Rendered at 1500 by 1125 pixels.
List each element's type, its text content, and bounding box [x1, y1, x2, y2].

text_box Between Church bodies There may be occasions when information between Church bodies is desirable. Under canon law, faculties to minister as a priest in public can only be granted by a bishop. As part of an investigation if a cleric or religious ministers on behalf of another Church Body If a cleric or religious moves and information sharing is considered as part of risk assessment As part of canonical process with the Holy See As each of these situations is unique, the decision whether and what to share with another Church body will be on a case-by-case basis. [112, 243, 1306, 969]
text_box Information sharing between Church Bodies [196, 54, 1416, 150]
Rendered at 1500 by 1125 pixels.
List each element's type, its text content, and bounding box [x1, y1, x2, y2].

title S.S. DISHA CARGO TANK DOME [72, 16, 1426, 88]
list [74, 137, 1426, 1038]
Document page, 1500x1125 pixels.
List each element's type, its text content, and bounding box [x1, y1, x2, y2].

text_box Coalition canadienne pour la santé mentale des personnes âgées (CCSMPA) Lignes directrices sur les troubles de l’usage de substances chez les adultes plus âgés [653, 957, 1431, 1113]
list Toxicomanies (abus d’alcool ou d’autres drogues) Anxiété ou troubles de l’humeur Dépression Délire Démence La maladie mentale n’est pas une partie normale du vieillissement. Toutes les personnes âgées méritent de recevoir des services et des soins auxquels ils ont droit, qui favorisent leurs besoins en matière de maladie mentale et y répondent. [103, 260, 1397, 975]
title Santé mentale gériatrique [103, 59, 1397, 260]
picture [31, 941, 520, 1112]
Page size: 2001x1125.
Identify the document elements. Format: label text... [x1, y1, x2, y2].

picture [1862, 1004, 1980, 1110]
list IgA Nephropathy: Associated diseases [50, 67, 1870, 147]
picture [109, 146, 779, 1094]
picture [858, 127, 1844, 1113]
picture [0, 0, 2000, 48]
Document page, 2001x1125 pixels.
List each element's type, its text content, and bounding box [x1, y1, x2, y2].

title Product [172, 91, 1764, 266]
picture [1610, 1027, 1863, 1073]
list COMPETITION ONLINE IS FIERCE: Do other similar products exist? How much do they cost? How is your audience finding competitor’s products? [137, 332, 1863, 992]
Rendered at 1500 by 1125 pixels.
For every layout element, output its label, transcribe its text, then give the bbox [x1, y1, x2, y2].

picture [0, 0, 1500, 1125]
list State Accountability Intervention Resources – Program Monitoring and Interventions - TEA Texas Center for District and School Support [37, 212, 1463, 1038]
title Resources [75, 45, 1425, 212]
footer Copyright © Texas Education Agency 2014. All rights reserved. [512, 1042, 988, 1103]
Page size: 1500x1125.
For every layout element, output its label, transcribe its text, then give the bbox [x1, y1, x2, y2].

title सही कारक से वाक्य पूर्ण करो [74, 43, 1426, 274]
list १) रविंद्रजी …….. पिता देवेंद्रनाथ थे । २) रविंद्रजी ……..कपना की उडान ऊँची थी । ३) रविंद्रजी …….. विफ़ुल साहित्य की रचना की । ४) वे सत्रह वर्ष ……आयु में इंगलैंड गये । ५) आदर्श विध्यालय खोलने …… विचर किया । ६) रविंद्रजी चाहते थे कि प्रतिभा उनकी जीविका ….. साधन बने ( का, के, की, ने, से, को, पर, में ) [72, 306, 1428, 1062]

^^^^

## Action item
Repeat the data exactly, with every line included.

## Your response
Rendered at 1500 by 1125 pixels.
List each element's type, its text content, and bounding box [x1, y1, x2, y2].

text_box Between Church bodies There may be occasions when information between Church bodies is desirable. Under canon law, faculties to minister as a priest in public can only be granted by a bishop. As part of an investigation if a cleric or religious ministers on behalf of another Church Body If a cleric or religious moves and information sharing is considered as part of risk assessment As part of canonical process with the Holy See As each of these situations is unique, the decision whether and what to share with another Church body will be on a case-by-case basis. [112, 243, 1306, 969]
text_box Information sharing between Church Bodies [196, 54, 1416, 150]
Rendered at 1500 by 1125 pixels.
List each element's type, its text content, and bounding box [x1, y1, x2, y2].

title S.S. DISHA CARGO TANK DOME [72, 16, 1426, 88]
list [74, 137, 1426, 1038]
Document page, 1500x1125 pixels.
List each element's type, its text content, and bounding box [x1, y1, x2, y2].

text_box Coalition canadienne pour la santé mentale des personnes âgées (CCSMPA) Lignes directrices sur les troubles de l’usage de substances chez les adultes plus âgés [653, 957, 1431, 1113]
list Toxicomanies (abus d’alcool ou d’autres drogues) Anxiété ou troubles de l’humeur Dépression Délire Démence La maladie mentale n’est pas une partie normale du vieillissement. Toutes les personnes âgées méritent de recevoir des services et des soins auxquels ils ont droit, qui favorisent leurs besoins en matière de maladie mentale et y répondent. [103, 260, 1397, 975]
title Santé mentale gériatrique [103, 59, 1397, 260]
picture [31, 941, 520, 1112]
Page size: 2001x1125.
Identify the document elements. Format: label text... [x1, y1, x2, y2].

picture [1862, 1004, 1980, 1110]
list IgA Nephropathy: Associated diseases [50, 67, 1870, 147]
picture [109, 146, 779, 1094]
picture [858, 127, 1844, 1113]
picture [0, 0, 2000, 48]
Document page, 2001x1125 pixels.
List each element's type, its text content, and bounding box [x1, y1, x2, y2].

title Product [172, 91, 1764, 266]
picture [1610, 1027, 1863, 1073]
list COMPETITION ONLINE IS FIERCE: Do other similar products exist? How much do they cost? How is your audience finding competitor’s products? [137, 332, 1863, 992]
Rendered at 1500 by 1125 pixels.
For every layout element, output its label, transcribe its text, then give the bbox [x1, y1, x2, y2].

picture [0, 0, 1500, 1125]
list State Accountability Intervention Resources – Program Monitoring and Interventions - TEA Texas Center for District and School Support [37, 212, 1463, 1038]
title Resources [75, 45, 1425, 212]
footer Copyright © Texas Education Agency 2014. All rights reserved. [512, 1042, 988, 1103]
Page size: 1500x1125.
For every layout element, output its label, transcribe its text, then give the bbox [x1, y1, x2, y2].

title सही कारक से वाक्य पूर्ण करो [74, 43, 1426, 274]
list १) रविंद्रजी …….. पिता देवेंद्रनाथ थे । २) रविंद्रजी ……..कपना की उडान ऊँची थी । ३) रविंद्रजी …….. विफ़ुल साहित्य की रचना की । ४) वे सत्रह वर्ष ……आयु में इंगलैंड गये । ५) आदर्श विध्यालय खोलने …… विचर किया । ६) रविंद्रजी चाहते थे कि प्रतिभा उनकी जीविका ….. साधन बने ( का, के, की, ने, से, को, पर, में ) [72, 306, 1428, 1062]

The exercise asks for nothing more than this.